(Beginning of Source passage)

Recognition of Arabic Maghrebi scripts (Hackathon results)

BULAC-MS_ARA_609
Arabic Maghrebi Manuscript (MS.ARA.609) © BULAC, Bina

Between January and April 2021, we have organized a hackathon with the BULAC and the Research Consortium Middle-East and Muslim Worlds (GIS MOMM - CNRS) for the collaborative transcription of manuscripts in Arabic Maghrebi scripts*.

This scientific event had a threefold objective:

  • developing and assessing the feasibility of automatic text recognition for this type of manuscripts, that showcase various difficulties, regarding layouts as well as character shapes, and who faces the same classical challenges met for the processing of Arabic manuscripts;
  • building a database for research purposes in order to facilitate the dissemination of advanced HTR technologies, to promote automatic processing of Arabic Maghrebi handwritten collections, and to train researchers to digital humanities;
  • evaluating the use of the Calfa Vision platform for the processing of a new non-Latin script language.

The hackathon gathered 14 participants, for a total of 300 annotated pictures and more than 450.000 transcripted characters.

Studied manuscripts and process of data creation

The manuscripts selected were ARA.609, ARA.1977 and ARA.417 from the BULAC, library which constitutes the second collection of Arabic manuscripts in France with more than 2.500 documents. The two first manuscripts are fully available on the BULAC digital library: Bina. These manuscripts cover a wide spectrum of common scripts, layouts and topics: ARA.609 consists of a treatise in verse on arithmetic, inheritance and wills (with numerous tables and fractions), whereas ARA.1977 consists of various historical and legal texts and ARA.417 presents the history of the Beys of Oran in the 13th century.

Manuscripts
MS.ARA.1977 (p.42), MS.ARA.609 (p.124) and MS.ARA.417 (f. 12v) © BULAC, Bina

The Arabic Maghrebi scripts raise several difficulties that exacerbate the issues met in digital humanities and the training of intelligent systems. In particular, the manuscripts often display curved text in the margins (see image), letters and words written above or under others. The lack of space in-between words and the plurality of shapes for a single character make reading difficult and often requires the knowledge of the word beforehand to decipher the character. Indeed the use of diacritic signs, sometimes erroneous or offset, results in strong ambiguities between letters that can already be easily confused, thus an erroneous word recognition. That is why the recognition of handwritten Arabic is an open research field, for which numerous solutions are tested.

In the context of the hackathon, we created and evaluated different types of models: layout analysis models (identification of text-regions, tables, titles, etc.), models for identification of lines of text inside a document, and last text recognition per se. Here, we favored an approach by baseline (fictive line of text on which the text is written) in order to correctly identify the curved lines and an approach by word in order to limit the impact of ambiguous characters.

(End of Source passage)
(Beginning of Data section)

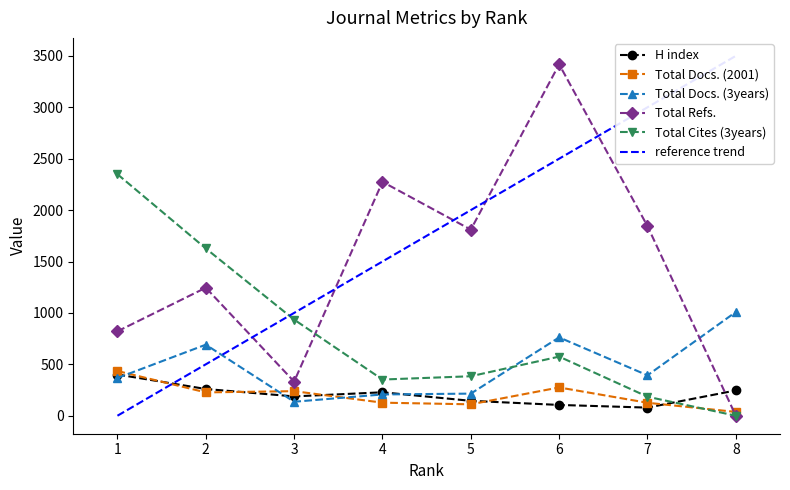

What is the sum of the Total Docs. (3years) values at 8 and 3?

1145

(End of Data section)

- _Actions to take_:
• A. Write out the part of the hackathon write-up on Arabic Maghrebi scripts from "The manuscripts selected" to "the 13th century.".
• B. Using the hackathon write-up on Arabic Maghrebi scripts, mark each statement yes or no and quote the words that decide it: (i) The hackathon gathered 14 participants. (ii) All three selected manuscripts are fully available on the BULAC digital library. (iii) An approach by word was favored to limit the impact of ambiguous characters.
• C. Carry on the hackathon write-up on Arabic Maghrebi scripts from where it stops.

- _Replies_:
• A.
The manuscripts selected were ARA.609, ARA.1977 and ARA.417 from the BULAC, library which constitutes the second collection of Arabic manuscripts in France with more than 2.500 documents. The two first manuscripts are fully available on the BULAC digital library: Bina. These manuscripts cover a wide spectrum of common scripts, layouts and topics: ARA.609 consists of a treatise in verse on arithmetic, inheritance and wills (with numerous tables and fractions), whereas ARA.1977 consists of various historical and legal texts and ARA.417 presents the history of the Beys of Oran in the 13th century.

• B.
(i) Yes: "The hackathon gathered 14 participants"
(ii) No: "The two first manuscripts are fully available on the BULAC digital library: Bina."
(iii) Yes: "an approach by word in order to limit the impact of ambiguous characters"

• C.
During the eight sessions of the hackathon, the transcription work was held on our Calfa Vision platform, that has integrated automatic analysis models and enables collaborative work. Notably, the transcribers were invited to proofread the automatic analysis generated on the documents. The corrections made were then immediately added to the models in order to specialize them on Arabic Maghrebi (fine-tuning).

Results from handwritten Arabic HTR and from crowdsourcing campaign

The hackathon and the developments realized throughout the project enabled to achieve an average error rate at the character lever (CER) below 5% (4,8%), which is an equivalent score to the one usually achieved for Latin scripts.

Text prediction
Text Prediction vs Expected result (GT) - see our paper for more details

The main text and the baselines detection has gradually reached 97% of accuracy (as of 50 pages checked) resulting in a gain of time above 80% in the proofreading and the transcription compared to transcription without automatic and specialized annotation.

The outcomes show that the use of a collaborative platform for automatic transcription like Calfa Vision — that integrates generic models that can be specialized on a specific dataset — is a relevant strategy and appropriate for data creation and for training effective HTR intelligent systems, in particular for under-resourced languages.

Calfa Vision Layout Analysis
Calfa Vision Layout Analysis © Calfa

The results and the dataset will be presented at ICDAR 2021 in the context of the Arabic and Derived Script Analysis and Recognition (ASAR) workshop. An intermediate presentation of the results took place on the occasion of the Rendez-vous de la Philologie Numérique organized by the BULAC, it is available on YouTube (in French only).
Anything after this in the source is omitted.